Dicen que una mañana Richard Wagner recibió unos habanos
de obsequio.
El genial y controvertido músico alemán no pudo
abstraerse de premiar a su “benefactor” con un cumplido
que parece uno de sus lei motiv musicales:
"Indiscutiblemente ayuda usted a mi ópera El
Crepúsculo de los Dioses. Esta mañana llegaron esas
maravillas de La Habana e inmediatamente me
transportaron a un encanto..."
Para muchos en todo
el orbe fumar un habano es un placer de los dioses.
Se conoce que los dos
primeros europeos que fumaron tabaco en nuestra tierra
rindieron un informe negativo al mismísimo Cristóbal
Colón sobre todo lo relacionado con esta planta como
útil del ritual indo-caribeño. Pero como no todo está
escrito en esta viña del Señor, durante su estancia
aquí, Rodrigo de Jerez —así se nombraba uno de ellos— se
aficionó, ni más ni menos, al producto que
negara.
Y se cuenta que llevó
tabaco escondido al Viejo Mundo.
Sin embargo, como
expresión de mala suerte, su mujer lo sorprendió
“echando humo del infierno por la boca y la nariz”. Tan
asustada quedó la pobre que lo denunció al Santo
Oficio.
Así fue como el
primer europeo que se adicionó al tabaco fue a parar a
las mazmorras de la Santa Inquisición por gustar de lo
que hoy se considera un placer de los dioses.
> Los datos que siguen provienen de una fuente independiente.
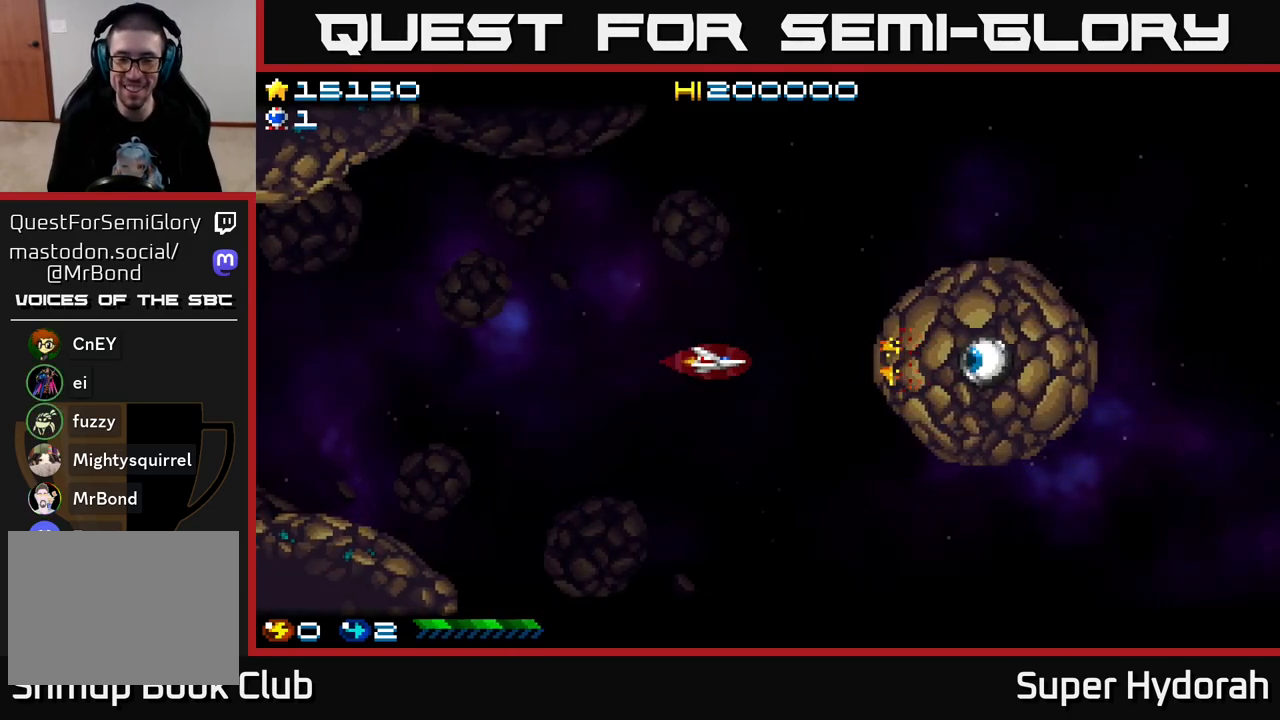
{"buttons": ["A"], "left_stick": "center", "events": []}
Pero —¡Ah,
paradojas de destino!—, cuando Rodrigo de Jerez tiempo
después salió en libertad, se encontró que, con licencia
eclesiástica, la gente estaba fumando, con igual agrado,
tal y como lo hacía él cuando lo apresaron por el mismo
motivo.
Fumar como “un placer
genial, sensual”, no era todavía letra del cuplet
popularizado por la famosa Raquel Meller, pero esta idea
se estaba adueñando ya del planeta.
Y conste que no salgo
aquí en su defensa, contra los fuertes aires
antitabaquistas que se respiran hoy día. Sencillamente
le rindo homenaje al tabaco como símbolo de nuestra
identidad, y esta memoria va dedicada, pues, al tabaco,
calificado como intrépido diablillo que conquistó al
mundo, y que es, desde los siglos de los siglos, emblema
de nuestra cubanía. Por algo José Martí afirmó que “el
tabaco es compañero del hombre”, y Lord Byron lo
calificó de sublime.
Alrededor
de la hoja amerindia, en Cuba fueron creándose
condiciones que hicieron de su labranza una fuerte
atadura de unión cultural y sentimental entre ambos
mundos. Inmigrantes de las islas Canarias fueron
precisamente quienes cultivaron la fina hoja y elevaron
a categoría de arte la elaboración de los célebres puros
habanos, y porque era —como dijo Reynaldo González— “un
pequeño mundo, cultivado amorosamente, con el ama o el
amo, el marido o la mujer al frente, seguidos por los
hijos, todos sobre el surco, después todos sobre la
hoja; todos haciendo de ese lugar, de esos lugares, lo
que luego fueron la Vuelta de Abajo, la Vueltabajo, la
riqueza de nuestro tabaco actual”.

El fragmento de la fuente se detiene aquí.